Township in Rooks County, Kansas, U.S.

Township 6 is a township in Rooks County, Kansas, United States. As of the 2020 census, its population was 86.

==History==
Rooks County was established with four townships: Bow Creek, Lowell, Paradise and Stockton. That number increased to seven by 1878 and twenty three in 1925. The twenty three townships were in place until 1971 when the number was reduced to the current twelve townships.

Township 6 was formed from Rooks County townships Belmont and Rush in 1971, pursuant to Kansas Statute 80-1110. 80-1110 allowed for the dissolution of townships and assigning those territories to contiguous townships.

Ash Creek and Sand Creek flow through the northern part of Township 6. Lost Creek flows through the southern part of Township 6 to South Fork Solomon River.

===Belmont Township===
Belmont Township was established around 1878 from part of Stockton Township.
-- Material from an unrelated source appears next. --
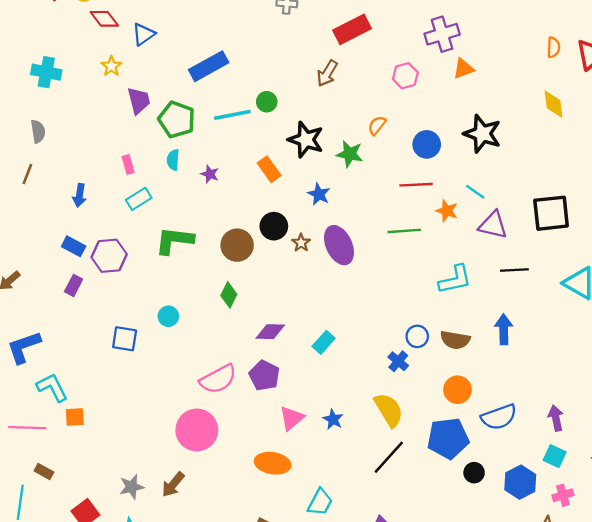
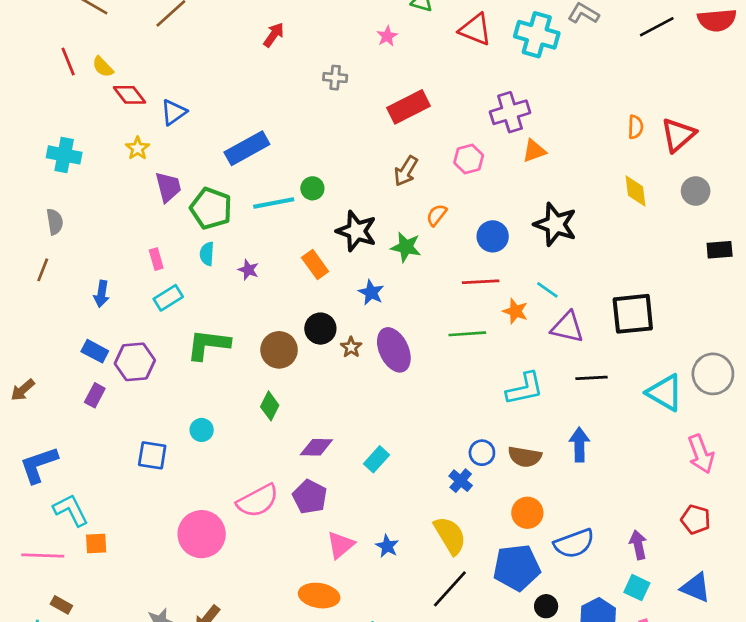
brown arrow: (327, 73) -> (406, 171), moved
pink circle: (197, 430) -> (202, 534), moved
The South Fork Solomon River traversed the township where a dam was built to form Webster Reservoir.

===Rush Township===
Rush Township was established in 1880 from part of Stockton Township.

==Geography==
Township 6 covers an area of 71.938 square miles (186.32 square kilometers).
===Parks and Recreation===
Webster State Park and most of Webster Reservoir are located in Township 6.